## Listed entries
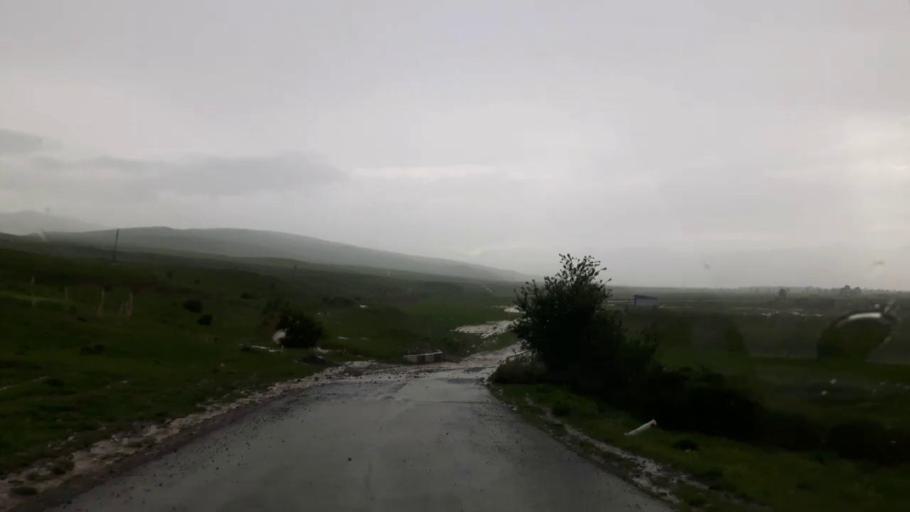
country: GE
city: Agara
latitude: 42.0143
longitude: 43.8256
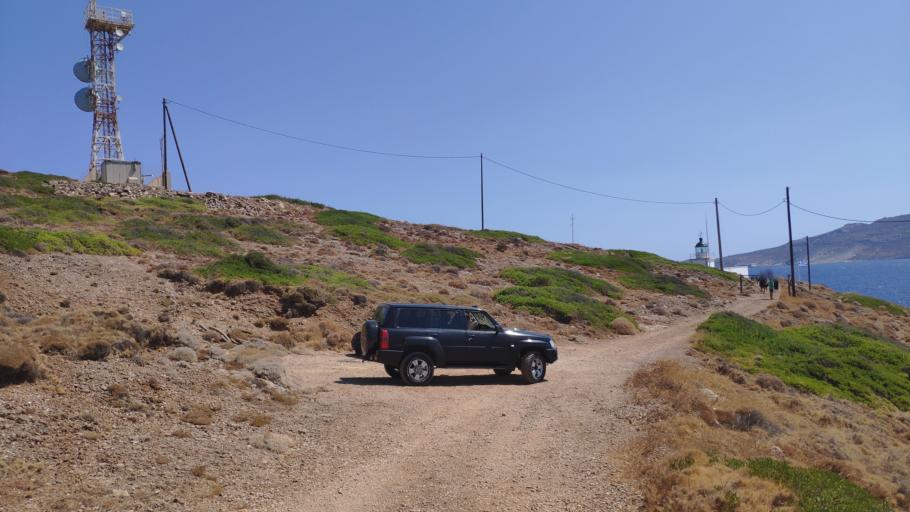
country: GR
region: Attica
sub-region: Nomarchia Anatolikis Attikis
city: Lavrio
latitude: 37.7442
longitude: 24.0795
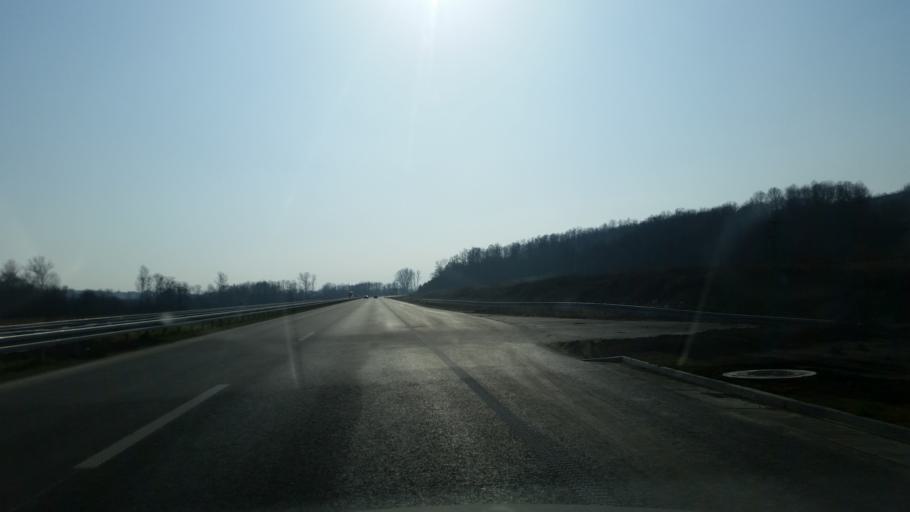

## What to work on
Can you write out the rows above again, substituting "town" for "city" and leaving everything else unchanged, but without the pictures?

## Response to the exercise
country: GE
town: Agara
latitude: 42.0143
longitude: 43.8256
country: GR
region: Attica
sub-region: Nomarchia Anatolikis Attikis
town: Lavrio
latitude: 37.7442
longitude: 24.0795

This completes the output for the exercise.